RECORDS FOR THE TASK —
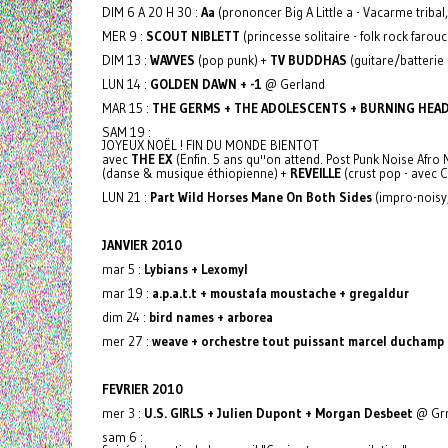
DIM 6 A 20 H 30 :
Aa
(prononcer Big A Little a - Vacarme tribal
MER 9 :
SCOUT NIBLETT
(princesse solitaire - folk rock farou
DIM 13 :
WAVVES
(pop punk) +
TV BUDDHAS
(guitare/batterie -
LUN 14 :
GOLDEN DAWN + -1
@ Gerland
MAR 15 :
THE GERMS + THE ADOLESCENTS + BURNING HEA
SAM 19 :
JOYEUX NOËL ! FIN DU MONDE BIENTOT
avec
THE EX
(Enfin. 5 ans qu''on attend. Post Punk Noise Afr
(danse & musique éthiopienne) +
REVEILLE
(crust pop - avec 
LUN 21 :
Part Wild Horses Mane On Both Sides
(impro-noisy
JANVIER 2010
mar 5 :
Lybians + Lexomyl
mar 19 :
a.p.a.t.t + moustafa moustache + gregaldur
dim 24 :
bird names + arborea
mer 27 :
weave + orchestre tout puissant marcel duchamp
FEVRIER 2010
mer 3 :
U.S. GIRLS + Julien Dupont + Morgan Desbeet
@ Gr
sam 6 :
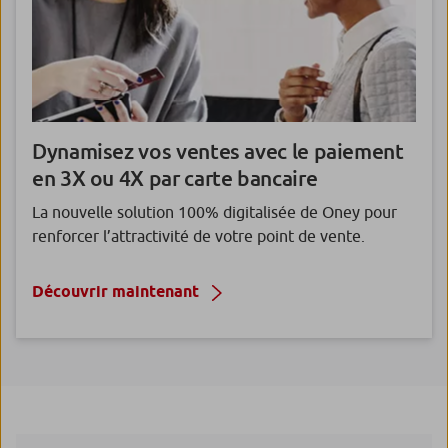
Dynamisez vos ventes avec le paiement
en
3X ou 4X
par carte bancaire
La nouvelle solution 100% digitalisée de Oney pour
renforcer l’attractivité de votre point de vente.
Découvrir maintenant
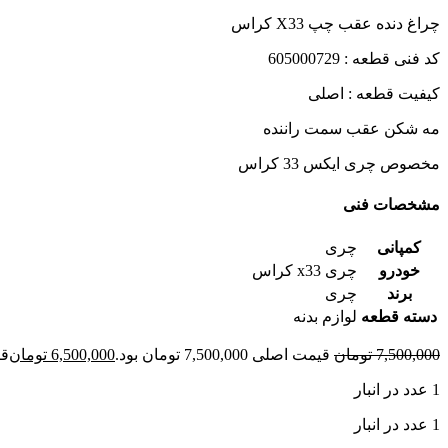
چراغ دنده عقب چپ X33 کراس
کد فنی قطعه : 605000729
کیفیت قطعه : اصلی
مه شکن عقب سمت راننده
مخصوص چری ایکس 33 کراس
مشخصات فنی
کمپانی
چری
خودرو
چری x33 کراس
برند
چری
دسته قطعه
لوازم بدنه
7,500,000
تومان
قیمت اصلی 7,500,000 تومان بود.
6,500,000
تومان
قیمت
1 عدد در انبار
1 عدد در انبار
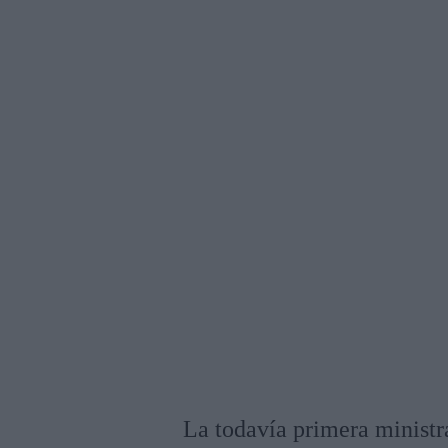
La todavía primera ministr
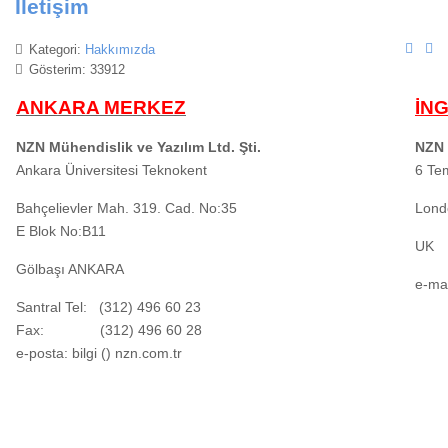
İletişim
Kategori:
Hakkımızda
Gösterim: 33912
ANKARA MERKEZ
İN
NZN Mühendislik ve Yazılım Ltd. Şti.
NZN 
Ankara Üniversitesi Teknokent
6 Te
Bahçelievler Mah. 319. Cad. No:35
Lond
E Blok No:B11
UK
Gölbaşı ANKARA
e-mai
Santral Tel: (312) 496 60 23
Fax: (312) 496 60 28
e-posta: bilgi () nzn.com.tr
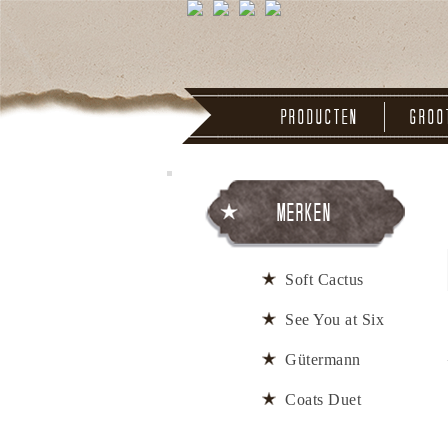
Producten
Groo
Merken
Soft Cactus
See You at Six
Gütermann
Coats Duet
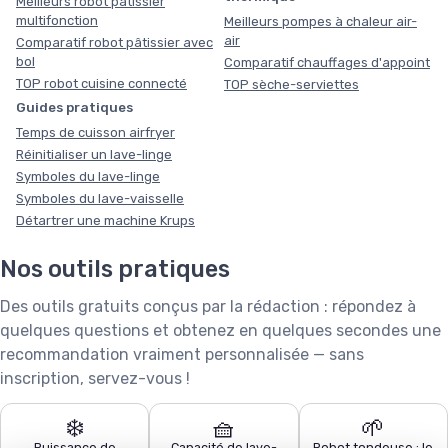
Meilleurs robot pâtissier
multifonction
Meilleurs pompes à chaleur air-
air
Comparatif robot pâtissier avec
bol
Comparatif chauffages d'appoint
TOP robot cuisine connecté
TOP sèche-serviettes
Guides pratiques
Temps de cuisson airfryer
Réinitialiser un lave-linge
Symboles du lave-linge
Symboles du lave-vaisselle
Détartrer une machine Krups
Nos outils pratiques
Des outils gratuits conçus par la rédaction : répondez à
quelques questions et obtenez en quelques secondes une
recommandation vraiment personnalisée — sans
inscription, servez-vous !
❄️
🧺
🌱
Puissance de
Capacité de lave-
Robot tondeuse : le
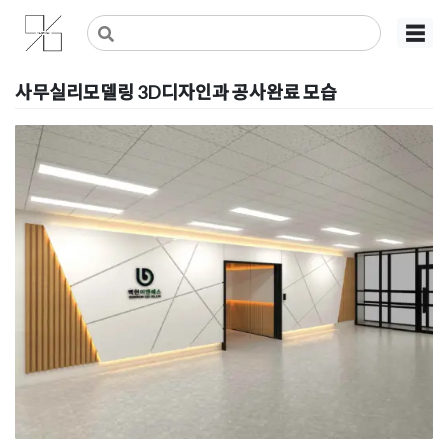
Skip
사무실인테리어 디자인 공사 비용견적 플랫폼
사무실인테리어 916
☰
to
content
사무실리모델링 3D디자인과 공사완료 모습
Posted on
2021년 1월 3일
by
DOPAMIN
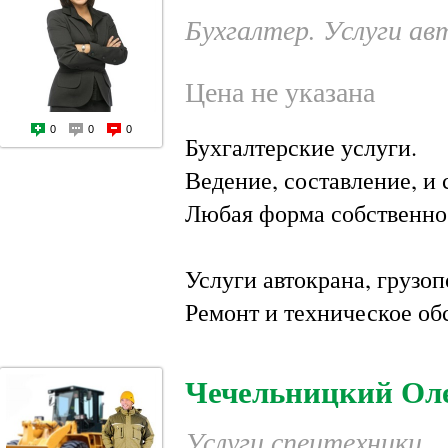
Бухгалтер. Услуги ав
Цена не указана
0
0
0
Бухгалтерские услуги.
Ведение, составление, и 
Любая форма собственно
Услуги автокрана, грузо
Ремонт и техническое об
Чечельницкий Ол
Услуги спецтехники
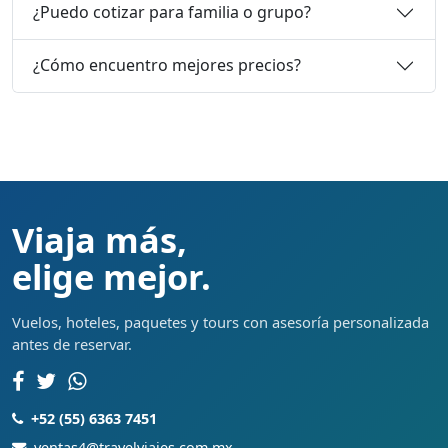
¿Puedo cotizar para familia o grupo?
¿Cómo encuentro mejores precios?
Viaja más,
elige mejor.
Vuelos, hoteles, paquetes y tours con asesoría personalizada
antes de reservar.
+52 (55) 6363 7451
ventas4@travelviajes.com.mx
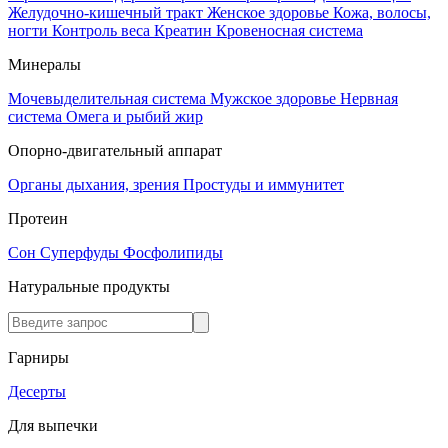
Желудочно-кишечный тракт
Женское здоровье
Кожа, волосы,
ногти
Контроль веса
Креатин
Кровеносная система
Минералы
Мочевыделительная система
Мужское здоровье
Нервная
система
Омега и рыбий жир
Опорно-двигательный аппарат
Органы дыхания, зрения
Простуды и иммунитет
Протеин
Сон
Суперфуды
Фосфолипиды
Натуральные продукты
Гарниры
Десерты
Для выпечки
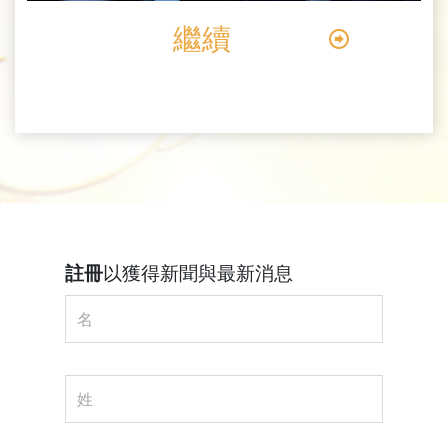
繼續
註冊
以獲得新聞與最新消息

WHAT IS BEING ASKED —
Please transcribe each entry exactly and exclude any image it contains.

RESULT —
DIM 6 A 20 H 30 :
Aa
(prononcer Big A Little a - Vacarme tribal
MER 9 :
SCOUT NIBLETT
(princesse solitaire - folk rock farou
DIM 13 :
WAVVES
(pop punk) +
TV BUDDHAS
(guitare/batterie -
LUN 14 :
GOLDEN DAWN + -1
@ Gerland
MAR 15 :
THE GERMS + THE ADOLESCENTS + BURNING HEA
SAM 19 :
JOYEUX NOËL ! FIN DU MONDE BIENTOT
avec
THE EX
(Enfin. 5 ans qu''on attend. Post Punk Noise Afr
(danse & musique éthiopienne) +
REVEILLE
(crust pop - avec 
LUN 21 :
Part Wild Horses Mane On Both Sides
(impro-noisy
JANVIER 2010
mar 5 :
Lybians + Lexomyl
mar 19 :
a.p.a.t.t + moustafa moustache + gregaldur
dim 24 :
bird names + arborea
mer 27 :
weave + orchestre tout puissant marcel duchamp
FEVRIER 2010
mer 3 :
U.S. GIRLS + Julien Dupont + Morgan Desbeet
@ Gr
sam 6 :
Dynamisez vos ventes avec le paiement
en
3X ou 4X
par carte bancaire
La nouvelle solution 100% digitalisée de Oney pour
renforcer l’attractivité de votre point de vente.
Découvrir maintenant
چراغ دنده عقب چپ X33 کراس
کد فنی قطعه : 605000729
کیفیت قطعه : اصلی
مه شکن عقب سمت راننده
مخصوص چری ایکس 33 کراس
مشخصات فنی
کمپانی
چری
خودرو
چری x33 کراس
برند
چری
دسته قطعه
لوازم بدنه
7,500,000
تومان
قیمت اصلی 7,500,000 تومان بود.
6,500,000
تومان
قیمت
1 عدد در انبار
1 عدد در انبار
La todavía primera ministr
İletişim
Kategori:
Hakkımızda
Gösterim: 33912
ANKARA MERKEZ
İN
NZN Mühendislik ve Yazılım Ltd. Şti.
NZN 
Ankara Üniversitesi Teknokent
6 Te
Bahçelievler Mah. 319. Cad. No:35
Lond
E Blok No:B11
UK
Gölbaşı ANKARA
e-mai
Santral Tel: (312) 496 60 23
Fax: (312) 496 60 28
e-posta: bilgi () nzn.com.tr
Producten
Groo
Merken
Soft Cactus
See You at Six
Gütermann
Coats Duet
Meilleurs robot pâtissier
multifonction
Meilleurs pompes à chaleur air-
air
Comparatif robot pâtissier avec
bol
Comparatif chauffages d'appoint
TOP robot cuisine connecté
TOP sèche-serviettes
Guides pratiques
Temps de cuisson airfryer
Réinitialiser un lave-linge
Symboles du lave-linge
Symboles du lave-vaisselle
Détartrer une machine Krups
Nos outils pratiques
Des outils gratuits conçus par la rédaction : répondez à
quelques questions et obtenez en quelques secondes une
recommandation vraiment personnalisée — sans
inscription, servez-vous !
❄️
🧺
🌱
Puissance de
Capacité de lave-
Robot tondeuse : le
Skip
사무실인테리어 디자인 공사 비용견적 플랫폼
사무실인테리어 916
☰
to
content
사무실리모델링 3D디자인과 공사완료 모습
Posted on
2021년 1월 3일
by
DOPAMIN
Бухгалтер. Услуги ав
Цена не указана
0
0
0
Бухгалтерские услуги.
Ведение, составление, и 
Любая форма собственно
Услуги автокрана, грузо
Ремонт и техническое об
Чечельницкий Ол
Услуги спецтехники
¿Puedo cotizar para familia o grupo?
¿Cómo encuentro mejores precios?
Viaja más,
elige mejor.
Vuelos, hoteles, paquetes y tours con asesoría personalizada
antes de reservar.
+52 (55) 6363 7451
ventas4@travelviajes.com.mx
Желудочно-кишечный тракт
Женское здоровье
Кожа, волосы,
ногти
Контроль веса
Креатин
Кровеносная система
Минералы
Мочевыделительная система
Мужское здоровье
Нервная
система
Омега и рыбий жир
Опорно-двигательный аппарат
Органы дыхания, зрения
Простуды и иммунитет
Протеин
Сон
Суперфуды
Фосфолипиды
Натуральные продукты
Гарниры
Десерты
Для выпечки
繼續
註冊
以獲得新聞與最新消息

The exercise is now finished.